EU-Kommission legt umstrittene ETS-Reform mit neuen Regeln für Chemieindustrie vor
Elias LehmannEU-Kommission legt umstrittene ETS-Reform mit neuen Regeln für Chemieindustrie vor
Die Europäische Kommission wird an diesem Mittwoch ihre ersten Vorschläge zur Reform des EU-Emissionshandels (ETS) vorlegen. Die Pläne umfassen zentrale Anpassungen, darunter Änderungen der Referenzwerte für die chemische Industrie sowie dauerhafte Reformen der Marktstabilitätsreserve (MSR).
Ende November 2023 hatte Evonik-Chef Christian Kullmann noch die Abschaffung oder eine grundlegende Neugestaltung des ETS gefordert. Doch bis Februar 2024 revidierte er seine Haltung: Gemeinsam mit dem EU-Abgeordneten Peter Liese verfasste er einen Gastbeitrag im Handelsblatt, in dem beide für einen pragmatischeren Reformansatz plädierten.
Die anstehenden Kommissionsvorschläge greifen einige Branchenbedenken auf. Eine zentrale Neuerung betrifft die Anpassung der Referenzwerte speziell für die chemische Industrie. Zudem wird die Streichung von Zertifikaten innerhalb der MSR dauerhaft abgeschafft.

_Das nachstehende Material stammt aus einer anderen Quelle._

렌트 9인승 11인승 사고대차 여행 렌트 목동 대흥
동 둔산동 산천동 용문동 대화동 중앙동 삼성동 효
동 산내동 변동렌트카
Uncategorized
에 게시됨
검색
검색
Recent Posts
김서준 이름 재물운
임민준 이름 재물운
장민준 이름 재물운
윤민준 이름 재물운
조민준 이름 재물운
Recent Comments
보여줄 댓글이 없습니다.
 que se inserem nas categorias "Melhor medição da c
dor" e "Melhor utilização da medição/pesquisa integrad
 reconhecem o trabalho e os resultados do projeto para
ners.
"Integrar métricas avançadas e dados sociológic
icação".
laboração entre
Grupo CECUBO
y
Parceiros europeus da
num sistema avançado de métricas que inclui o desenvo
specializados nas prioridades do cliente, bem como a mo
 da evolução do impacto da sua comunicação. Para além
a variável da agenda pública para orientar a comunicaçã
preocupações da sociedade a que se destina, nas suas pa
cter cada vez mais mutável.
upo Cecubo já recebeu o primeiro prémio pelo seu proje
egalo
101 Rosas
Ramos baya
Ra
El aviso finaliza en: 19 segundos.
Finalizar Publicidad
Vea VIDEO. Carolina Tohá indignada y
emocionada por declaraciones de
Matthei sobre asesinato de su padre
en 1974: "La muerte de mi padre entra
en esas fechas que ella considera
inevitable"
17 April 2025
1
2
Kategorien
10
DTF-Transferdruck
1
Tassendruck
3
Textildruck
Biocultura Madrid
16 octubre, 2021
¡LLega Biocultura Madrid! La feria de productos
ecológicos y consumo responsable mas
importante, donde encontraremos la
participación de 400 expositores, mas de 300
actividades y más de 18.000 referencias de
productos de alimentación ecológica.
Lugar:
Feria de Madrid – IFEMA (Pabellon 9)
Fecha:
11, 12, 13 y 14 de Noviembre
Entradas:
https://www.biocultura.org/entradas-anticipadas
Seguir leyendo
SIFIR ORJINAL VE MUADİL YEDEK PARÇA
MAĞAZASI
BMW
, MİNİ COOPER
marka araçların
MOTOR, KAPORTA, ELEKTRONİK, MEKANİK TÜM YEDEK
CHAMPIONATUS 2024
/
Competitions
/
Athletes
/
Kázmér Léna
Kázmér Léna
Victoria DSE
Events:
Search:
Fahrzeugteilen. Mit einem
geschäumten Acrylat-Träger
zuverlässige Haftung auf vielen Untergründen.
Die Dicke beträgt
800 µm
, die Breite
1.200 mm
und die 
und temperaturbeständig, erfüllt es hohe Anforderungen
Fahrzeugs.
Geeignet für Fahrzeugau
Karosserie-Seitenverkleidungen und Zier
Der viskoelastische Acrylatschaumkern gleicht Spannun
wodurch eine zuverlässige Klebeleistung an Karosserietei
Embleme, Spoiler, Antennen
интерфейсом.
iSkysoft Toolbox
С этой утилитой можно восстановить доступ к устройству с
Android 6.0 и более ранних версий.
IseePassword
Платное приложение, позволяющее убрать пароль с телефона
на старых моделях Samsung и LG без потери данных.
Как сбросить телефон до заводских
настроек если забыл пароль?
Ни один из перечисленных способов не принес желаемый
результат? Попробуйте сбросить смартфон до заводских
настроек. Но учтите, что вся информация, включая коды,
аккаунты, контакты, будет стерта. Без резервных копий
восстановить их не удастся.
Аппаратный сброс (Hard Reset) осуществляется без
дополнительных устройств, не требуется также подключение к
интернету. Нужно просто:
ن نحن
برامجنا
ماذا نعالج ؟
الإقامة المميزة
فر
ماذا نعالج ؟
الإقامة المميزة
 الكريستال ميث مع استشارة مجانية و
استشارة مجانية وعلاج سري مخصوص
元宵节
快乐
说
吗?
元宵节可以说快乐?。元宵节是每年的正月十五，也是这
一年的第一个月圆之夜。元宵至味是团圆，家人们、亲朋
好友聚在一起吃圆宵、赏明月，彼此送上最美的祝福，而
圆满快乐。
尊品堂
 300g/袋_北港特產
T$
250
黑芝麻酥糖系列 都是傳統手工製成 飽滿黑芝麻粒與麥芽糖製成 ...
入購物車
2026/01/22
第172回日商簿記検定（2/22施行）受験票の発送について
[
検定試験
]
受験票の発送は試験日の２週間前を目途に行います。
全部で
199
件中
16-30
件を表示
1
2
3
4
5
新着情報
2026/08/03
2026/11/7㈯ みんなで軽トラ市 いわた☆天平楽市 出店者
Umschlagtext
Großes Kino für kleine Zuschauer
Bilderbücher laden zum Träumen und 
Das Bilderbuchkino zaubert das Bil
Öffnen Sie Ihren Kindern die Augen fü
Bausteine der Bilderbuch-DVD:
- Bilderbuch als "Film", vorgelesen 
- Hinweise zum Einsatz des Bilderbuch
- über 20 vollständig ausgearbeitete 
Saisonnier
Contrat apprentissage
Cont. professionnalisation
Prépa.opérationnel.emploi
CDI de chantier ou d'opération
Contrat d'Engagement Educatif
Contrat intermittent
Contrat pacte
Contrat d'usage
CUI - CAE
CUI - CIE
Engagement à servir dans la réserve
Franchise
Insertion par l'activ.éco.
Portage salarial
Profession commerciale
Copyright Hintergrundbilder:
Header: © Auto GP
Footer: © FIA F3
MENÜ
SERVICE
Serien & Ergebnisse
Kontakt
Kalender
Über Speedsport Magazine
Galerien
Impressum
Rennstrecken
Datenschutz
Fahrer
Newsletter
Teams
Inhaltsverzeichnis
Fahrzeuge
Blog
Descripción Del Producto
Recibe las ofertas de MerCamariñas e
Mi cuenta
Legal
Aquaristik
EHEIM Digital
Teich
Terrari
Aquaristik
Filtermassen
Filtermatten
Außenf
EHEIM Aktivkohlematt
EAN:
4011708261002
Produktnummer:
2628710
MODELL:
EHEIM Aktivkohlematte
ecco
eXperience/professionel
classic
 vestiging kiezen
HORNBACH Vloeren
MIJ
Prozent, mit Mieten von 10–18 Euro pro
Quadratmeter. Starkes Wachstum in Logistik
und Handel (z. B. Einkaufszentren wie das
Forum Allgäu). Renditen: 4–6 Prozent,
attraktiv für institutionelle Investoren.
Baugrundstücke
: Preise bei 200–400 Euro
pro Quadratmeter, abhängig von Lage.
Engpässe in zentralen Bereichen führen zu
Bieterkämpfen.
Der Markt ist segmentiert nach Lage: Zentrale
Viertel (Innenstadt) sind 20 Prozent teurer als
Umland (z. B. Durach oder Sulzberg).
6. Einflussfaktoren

Trotz Kullmanns früherer Forderungen enthielt der Reformentwurf vom 7. Februar jedoch keine direkten Zugeständnisse, die an seine ursprüngliche Position anknüpften. Unklar bleibt vorerst, wie sich die Reformen konkret auf die Industrie auswirken werden – bisher wurden keine spezifischen Entlastungen für Chemieproduzenten öffentlich bekannt gegeben.
Die Reformen stellen einen Schritt dar, um Umweltziele mit den Bedürfnissen der Wirtschaft in Einklang zu bringen. Die chemische Industrie erhält überarbeitete Referenzwerte, während die MSR künftig keine Zertifikate mehr löschen wird. Die Änderungen treten in Kraft, sobald die Vorschläge formal verabschiedet sind.